Sharon Koehler

Artistic Stone Design

Home Shows: Yes or No?A long time ago I worked for a company owned by a man who strongly believed in the “Home Shows” as a great place to get leads and develop business. So every spring and fall we got premier booths at all the local home shows and we went to pitch ourselves.

One season, the man who owned the company was in another state, so he relied on our branch manager to get all this done. The rub was that the branch manager hated the home shows. He thought that they were a waste of time and money so he never went. That probably wasn’t so bad, but after spending two or three days in the booth promoting our business and talking to people, we would come back with a notebook full of leads, and he would grab it and promptly throw it in the trash! He didn’t want to waste any more time, effort or money on “home show foolishness.” 
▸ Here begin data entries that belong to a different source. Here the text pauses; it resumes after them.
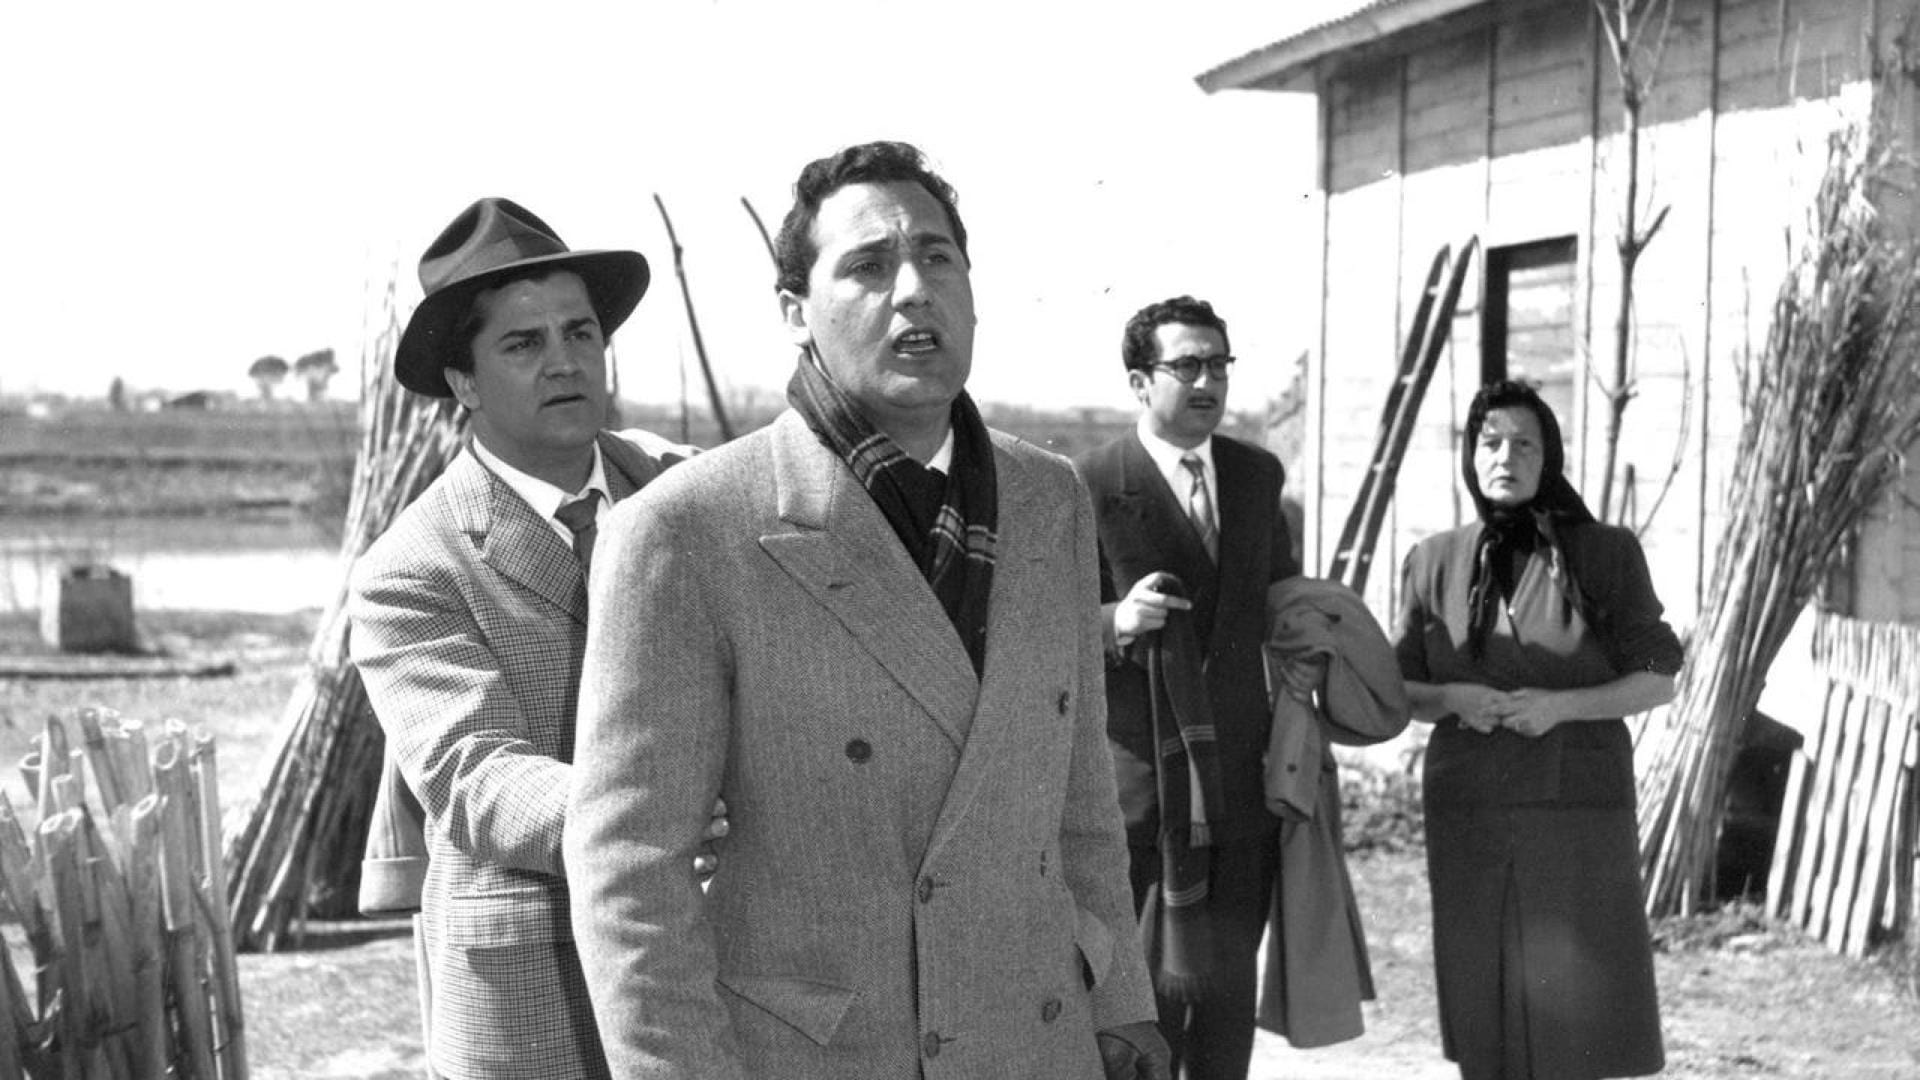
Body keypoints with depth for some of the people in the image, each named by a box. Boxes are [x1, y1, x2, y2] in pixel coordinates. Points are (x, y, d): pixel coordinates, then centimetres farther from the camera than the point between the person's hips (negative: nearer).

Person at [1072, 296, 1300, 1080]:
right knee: (1160, 979, 0)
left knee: (1230, 975, 12)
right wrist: (1115, 622, -27)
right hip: (1140, 772, -5)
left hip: (1242, 772, 5)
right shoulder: (1089, 484, -10)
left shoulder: (1258, 474, 9)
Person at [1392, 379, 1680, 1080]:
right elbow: (1399, 691, 12)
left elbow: (1658, 681, 2)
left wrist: (1561, 705, -14)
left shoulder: (1603, 554, 0)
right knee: (1483, 1018, 3)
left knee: (1578, 1000, -5)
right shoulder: (1434, 562, 7)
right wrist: (1453, 699, -10)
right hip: (1468, 814, 2)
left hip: (1577, 811, -2)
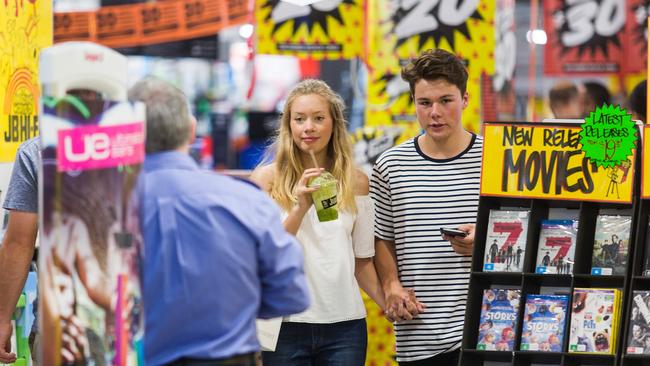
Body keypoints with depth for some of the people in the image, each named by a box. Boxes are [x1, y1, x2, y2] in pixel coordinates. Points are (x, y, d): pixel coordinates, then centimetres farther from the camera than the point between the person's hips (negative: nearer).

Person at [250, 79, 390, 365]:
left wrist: (390, 304, -1)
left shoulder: (356, 183, 8)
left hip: (345, 323, 2)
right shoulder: (267, 179, 1)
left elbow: (362, 261, 13)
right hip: (287, 323, -2)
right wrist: (300, 208, -17)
So, who’s right? Obviously they both believe they have valid reasons for their opinion. So, can they both be right? Actually, in this instance, both of them can. It depends on how you treat the home show and the people who are your potential, future customers. If you just throw a table in a booth and sit in a chair all day, most of your leads, if you get any at all, probably won’t be worth squat. But there are also golden opportunities and leads to be mined at home shows.

There are certain “tricks” to having good home show results and leads. The first thing to do is set up a great, interesting booth. Even if your booth is not in a prime spot, it can still be interesting and eye-catching. Try making it a walk-through booth where people can enter and look and touch your displays. It’s much easier to engage someone in conversation when they are not standing in the crowded, busy aisle. 

Get a BIG, colorful banner with your company name on it and display it where everyone can see it. People only retain about 20% of what they hear. They are much more likely to retain it longer if they read it. However, when you introduce yourself, make sure to not only say your name but your company’s name as well. For Example, “Hi, I’m Jake with ABC Stone. What can I help you with today?”

Lots of people go to the home shows for the giveaways. We have all seen this: a table at the front of the booth, layered with giveaway bags, towels, rulers, key chains or whatever else there might be. People just walk on by and pick that stuff up and don’t even stop to see what the company is about. Keep your giveaways either on your person (like hang the bags on your arm) or in the back of your booth so they actually have to walk in and check you out to get a freebie. 

Be sure to have business cards handy, especially if you are not the person who will call them later to meet with them. If they met you at the show and your name is Jake, but John is actually going to be calling them, be sure to give them John’s card and make them aware that he will be the one touching base with them. If it is going to be you, let them know that, too. If you balk at this idea because nice business cards can be expensive, look into someplace like or They routinely have great deals. (People who go to a lot of networking events also frequently use these cost-effective resources.)

People have a tendency to think that they don’t have to qualify home show attendees. The fact that they are at the home show sort of prequalifies them automatically. That is not the case at all. People also attend home shows to find out about windows or floors. Just because someone walks into your booth to look around doesn’t mean they are your stone customer. You need to qualify them, just like you would if they stepped into your showroom, shop or store. Who knows, maybe you can turn them into your stone customer, but then again, maybe all they care about is windows or floors. You just won’t know until you take the steps to qualify them. 

Treat your booth like your showroom. Keep it clean and organized. Set it up to flow like your showroom does – and no dirty or chipped samples! Keep it free of dust and dirt. (Easier said than done, I know, but try.) Bring a photo album of pics of previous work and testimonials.  If you have any awards or accolades, bring them. Show yourself off.

Home Shows can be expensive to participate in. So why not make the most of it? It’s not about getting hundreds of leads. It’s about getting your business out there in front of qualified, potential future customers who are interested in your product. Ten good leads are better than 100 bad ones. Your Home Show experience is up to you.